Here’s another little fun one, well, at least for me. Maybe not terribly useful, but interesting if nothing else…
When loading data from a file into a table using pyspark I personally like to add some columns at the start of the table just to record when they were loaded, updated (if its a history table for example) or maybe something else. I find this useful when querying the table from a warehouse. Now, of course its quite easy to add some columns to a data frame when you’re loading a file in, maybe something a bit like this:-
from pyspark.sql import functions as F
df = (
spark.read.csv("some file.csv")
.withColumn("DateTimeLoaded", F.current_timestamp())
.withColumn("InputFileName", F.input_file_name())
)
This is fine and all, but the columns are at the end of the data frame on the right hand side, like this:-
| SomeColumn | OtherCol | WhatColumn | DateTimeLoaded | InputFileName |
|---|---|---|---|---|
| a | b | c | ||
| a | x | y |

This triggers my OCD, I would like them at the start, but how?

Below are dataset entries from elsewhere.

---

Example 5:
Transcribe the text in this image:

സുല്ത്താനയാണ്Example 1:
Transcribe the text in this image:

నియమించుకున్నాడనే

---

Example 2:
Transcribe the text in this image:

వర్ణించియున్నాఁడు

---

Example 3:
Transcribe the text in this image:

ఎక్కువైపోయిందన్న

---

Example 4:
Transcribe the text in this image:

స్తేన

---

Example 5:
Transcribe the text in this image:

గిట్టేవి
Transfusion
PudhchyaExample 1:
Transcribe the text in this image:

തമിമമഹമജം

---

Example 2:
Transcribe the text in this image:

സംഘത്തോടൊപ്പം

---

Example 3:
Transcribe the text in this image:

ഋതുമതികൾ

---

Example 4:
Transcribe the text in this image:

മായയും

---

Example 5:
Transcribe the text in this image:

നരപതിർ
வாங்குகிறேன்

Simple, just take the data frame then select the columns you want, but add yours before you ‘select’ (using a select ‘*’) all the others… imagine it like what you’d do with a good old SQL select statement, so something like “SELECT MyColumn = 123, * FROM SomeTable”. We can use the same logic here…
def add_columns_to_beginning_of_data_frame(df):
from pyspark.sql.types import TimestampType
from pyspark.sql.functions import lit, current_timestamp
return df.select(
# Add a 'DateTimeLoaded' column at the start, with the value
# of current timestamp value (i.e. the current date and time)
lit(current_timestamp()).cast(TimestampType()).alias("DateTimeLoaded"),
# Now add another date time column called 'DateTimeUpdated', but we only
# want it to be NULL for the moment
lit(None).cast(TimestampType()).alias("DateTimeUpdated"),
# Now, all the other existing columns come after ;-)
"*")
Maybe its a bit wasteful and unrequired, and I should be happy with them at the end instead – I’m trying to fight my OCD on this, but it sometimes over powers me 😉
Maybe don’t use it on big file imports… Anyway, I said it would just be a little fun one this time, see you next time!